Spirent will be taking part in an intercarrier proof-of-concept demonstration at next week's MEF18 conference in Los Angeles that was designed to speed up the process of turning on services by using automation.
The proof-of-concept is one of several that MEF has lined up at is conference around its Lifecycle Service Orchestration (LSO) APIs. LSO APIs, such as Sonata and Presto, allow service providers to reach out from their own footprints to provide services across other carriers' software-defined networks.
In addition to Spirent, Tata Communications, Liquid Telecom, ECI, Amartus, and Sparkle will also participate in the “Fulfillment and Activation of an Intercontinental MEF 3.0 Service Spanning Four Operators" PoC using the LSO Presto API for automated network resource provisioning.
"The proof of concept is really about automation, and how multiple vendors can work together to automate services all the way from service creation down into making sure that a service is up and running," said Spirent's Jay Stewart, principal product manager, who leads Spirent's work in network virtualization and automation, in an interview with FierceTelecom. "Our part of that is to use this API as part of the process to automatically test and ensure that the quality of that circuit that's been turned up is in place so that the user can start using that circuit.

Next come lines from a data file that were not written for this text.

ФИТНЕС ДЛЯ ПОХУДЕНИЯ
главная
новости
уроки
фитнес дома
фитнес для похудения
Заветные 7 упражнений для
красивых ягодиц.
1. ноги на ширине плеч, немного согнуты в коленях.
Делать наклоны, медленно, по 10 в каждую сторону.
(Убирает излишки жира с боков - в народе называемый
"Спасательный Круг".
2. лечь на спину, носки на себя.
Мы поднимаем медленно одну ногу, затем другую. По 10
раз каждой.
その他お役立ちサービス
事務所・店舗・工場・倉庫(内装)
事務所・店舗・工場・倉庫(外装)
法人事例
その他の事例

You have to be able to work outside of your footprint.
"As part of that, they want to get those services out in seconds or days instead of weeks and months. The goal here is to show that with these interfaces and LSO APIs in place you can actually do it in a matter of seconds."

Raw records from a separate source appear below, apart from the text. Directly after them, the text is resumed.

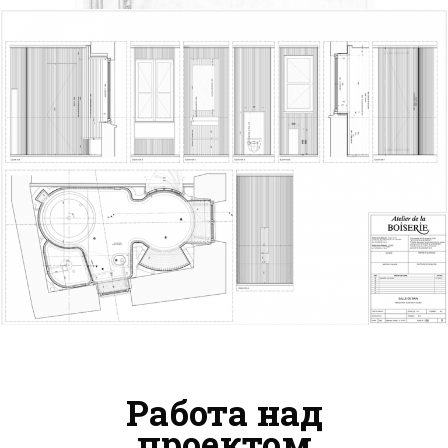
Работа над
проектом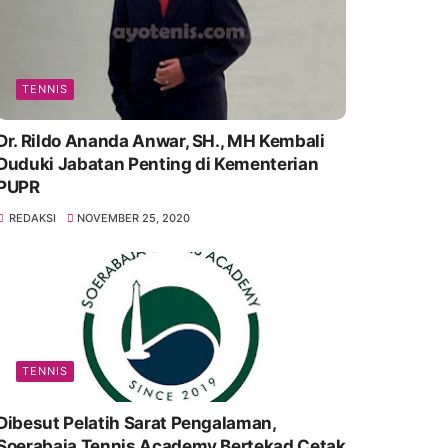
TENNIS
Dr. Rildo Ananda Anwar, SH., MH Kembali
Duduki Jabatan Penting di Kementerian
PUPR
REDAKSI
NOVEMBER 25, 2020
TENNIS
Dibesut Pelatih Sarat Pengalaman,
Soerabaja Tennis Academy Bertekad Cetak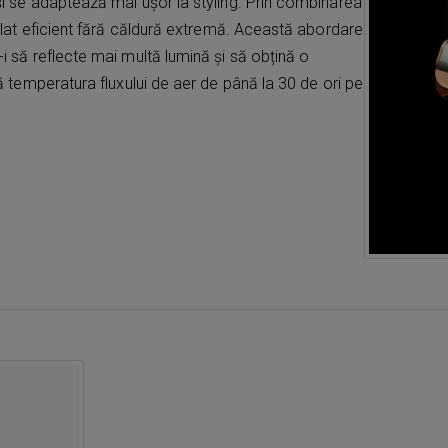
 și se adaptează mai ușor la styling. Prin combinarea
odelat eficient fără căldură extremă. Această abordare
-i să reflecte mai multă lumină și să obțină o
ză temperatura fluxului de aer de până la 30 de ori pe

MEF released SDKs for Sonata and Presto last year. Since then, Colt and Verizon have announced they would have an inter-carrier Ethernet service across each other's footprints sometime this year using the LSO Sonata API. Earlier this year, Epsilon teamed up with China's DCConnect on two-way, intercarrier network orchestration across each other's networks using an API that Epsilon developed.
Also next week at MEF18, Colt and Zeetta Networks will put LSO Sonata through its paces in a marketplace blockchain PoC demonstration. The goal of that PoC is to show that carriers can buy and sell their network services in a secure marketplace by using blockchain, which in turn will lower the cost of business-to-business transactions.
Spirent's the name, and automation is the game
Spirent, which was founded in London in 1936, is branching out of its role as a traditional testing and service assurance vendor in order to better attune itself with carriers' needs, which includes virtualization and automation.
RELATED: Promise made: Spirent uncloaks new strategic business initiative
"The problem with automation is with enough time and money, you could automate anything," Stewart said. "That worked okay for very high-value automation, and very static services. People talk about virtualization, and when they went to virtualization it was really just porting code over. But if you learn from the web services guys, it's really not about virtualization. It's really about do you build your software? There are a lot of open standards and open ways that you should use to build your software to make it easy to automate."
Stewart said that automaton should include building the software from the ground up, and then using and sharing open APIs. As an example, Stewart said a Spirent customer integrated its software and open APIs with open source, Swagger-based APIs.
"In one instance, we were actually able to leverage our software in a couple hours and in another case it was about a day," Stewart said. "So they could automate it very quickly, and if they need to make changes, they can do that quickly as well. In the past, automation would take three to six months.
"A lot of automation depends on how do you build your software. How do you share the APIs? How do you make the API open to whoever wants to use them, so that they can automate with it? And then they're not boxed into it if changes have to take place. That's what we're seeing is a big difference now."